The appellants further contend that the defendant in the common-law suit having filed a plea in bar, objection that the action was joint in that suit could not be raised. The plea therein filed was the general issue, and defendant Bickert by that plea asserted that he was not guilty of the grievances alleged in the declaration, “or any or either of them in manner and *261form as the plaintiffs have above thereof complained against him. ” It is argned that by the filing of this plea Rickert waived the error, if error it was, in the judgment. In support of this contention appellants cite Helmuth v. Bell, 150 Ill. 268. In that case the Supreme Court said that while it might be conceded that section 9 of the Dramshop Act does not give to the wife and children a joint right of, action, and that even though the statute does not authorize a joint suit, the defendants having elected to plead to the action so brought, and having suffered a verdict and judgment to go against them, waived the error. This, we think, does not go far enough to help appellants’ cause. The question there arose in the reviewing court, which had power to correct the error, and which held that the misjoinder, if such there was, had been cured by the plea; but such a plea does not admit a joint injury, as it specifically denies' the right to a recovery. As appellee points out, the verdict and judgment there were for all the plaintiffs, and the presumption therefore was that a joint loss had been proved; but the presumption here is otherwise, since the verdict and the judgment are in favor of only one plaintiff. The necessary inference is that the evidence did not sustain a joint recovery.

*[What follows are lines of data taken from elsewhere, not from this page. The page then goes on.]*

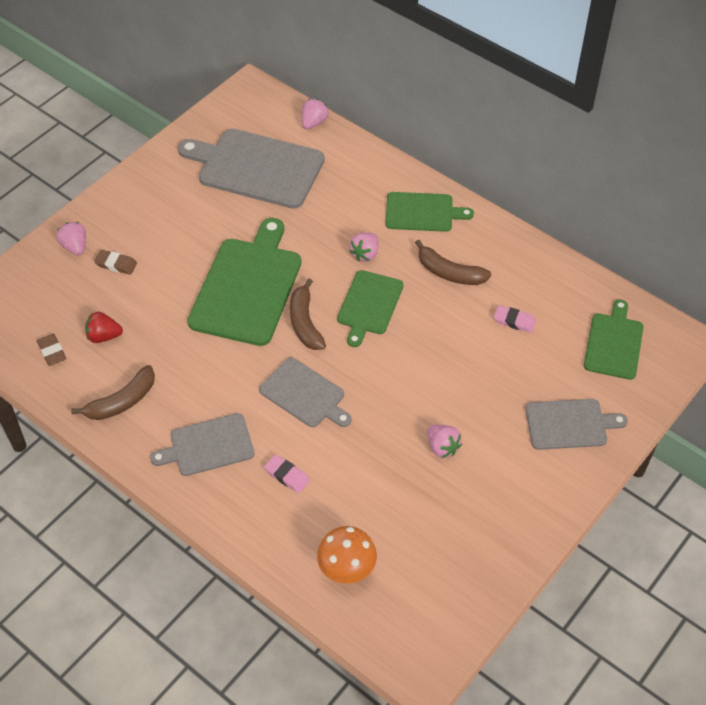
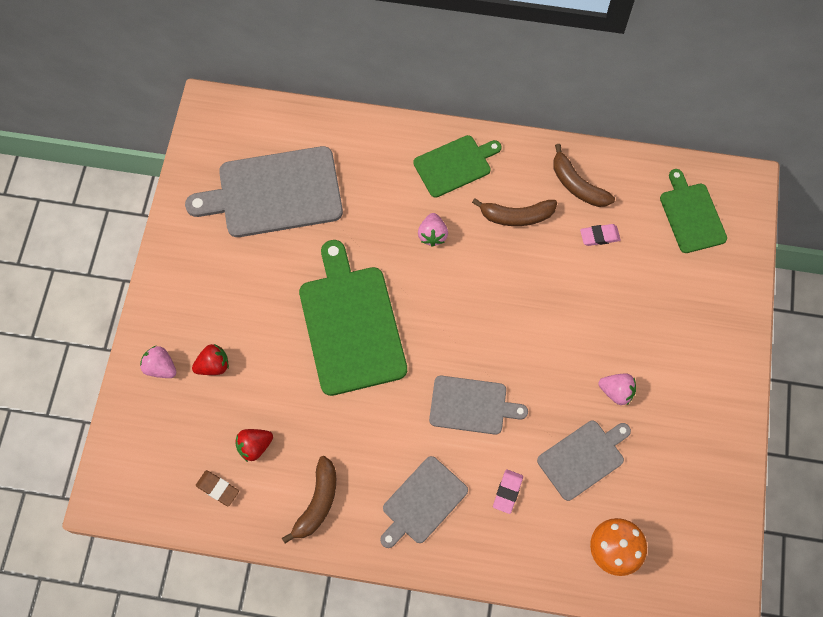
camera: 30 degrees left, 15 degrees up
(116, 264) = (213, 365): brown eraser -> red strawberry
(287, 475) = (507, 492): pink eraser -> pink eraser turned 75 degrees counterclockwise
(305, 323) = (425, 334): brown banana -> brown banana (577, 185)
(314, 122) = (295, 117): pink strawberry -> none
(369, 305) = (469, 286): green cutting board -> none
(570, 424) = (702, 313): grey cutting board -> grey cutting board (583, 458)

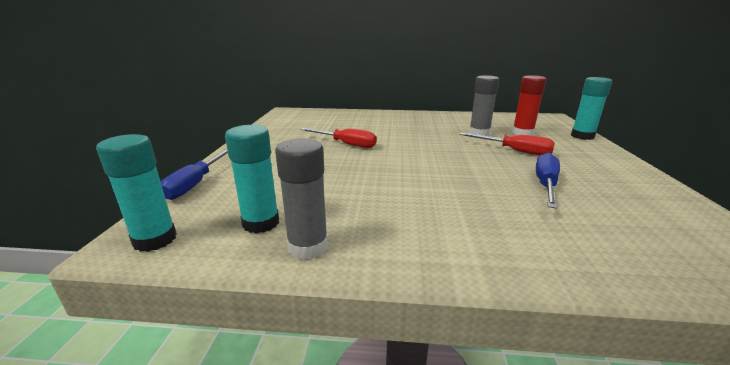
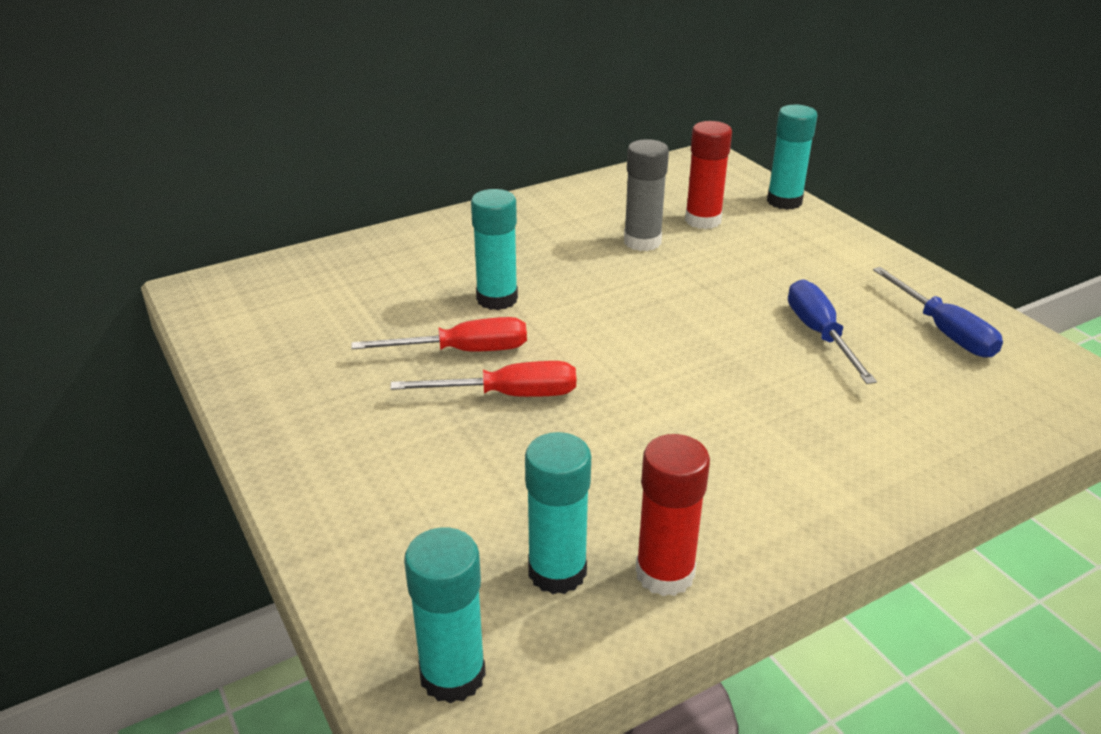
camera: 35 degrees left, 10 degrees up
(195, 184) = (335, 556): blue screwdriver -> blue screwdriver (943, 331)
(308, 246) = (664, 573): grey glue stick -> red glue stick
(384, 134) = (497, 299): none -> turquoise glue stick
(514, 151) = (728, 272): red screwdriver -> red screwdriver (508, 395)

For aught we can tell, it may have appeared that the alleged minors were not minors. It may have appeared from the evidence that only a part of the plaintiffs were legally entitled to support by William Cronk. It may or may not have been made to appear that the alleged wife was entitled to his support. It is true that the bill seeks to supply or correct the defect in the judgment by allegations as to the testimony offered at the trial; but this cannot avail in a collateral proceeding such as this, nor, indeed, does the bill allege that it recites all the testimony which was offered and received at the trial. For aught we know, the evidence may have been contradictory and the jury *262may have found in favor of one plaintiff and against the others. Indeed we think this is the conclusive inference from the verdict returned and the judgment entered.

It follows that the bill fails to set up a valid and subsisting judgment, and that the general demurrer to it was therefore properly sustained, and the decree dismissing the bill was proper.

Affirmed.

McSurely, P. J., and Devbr, J., concur.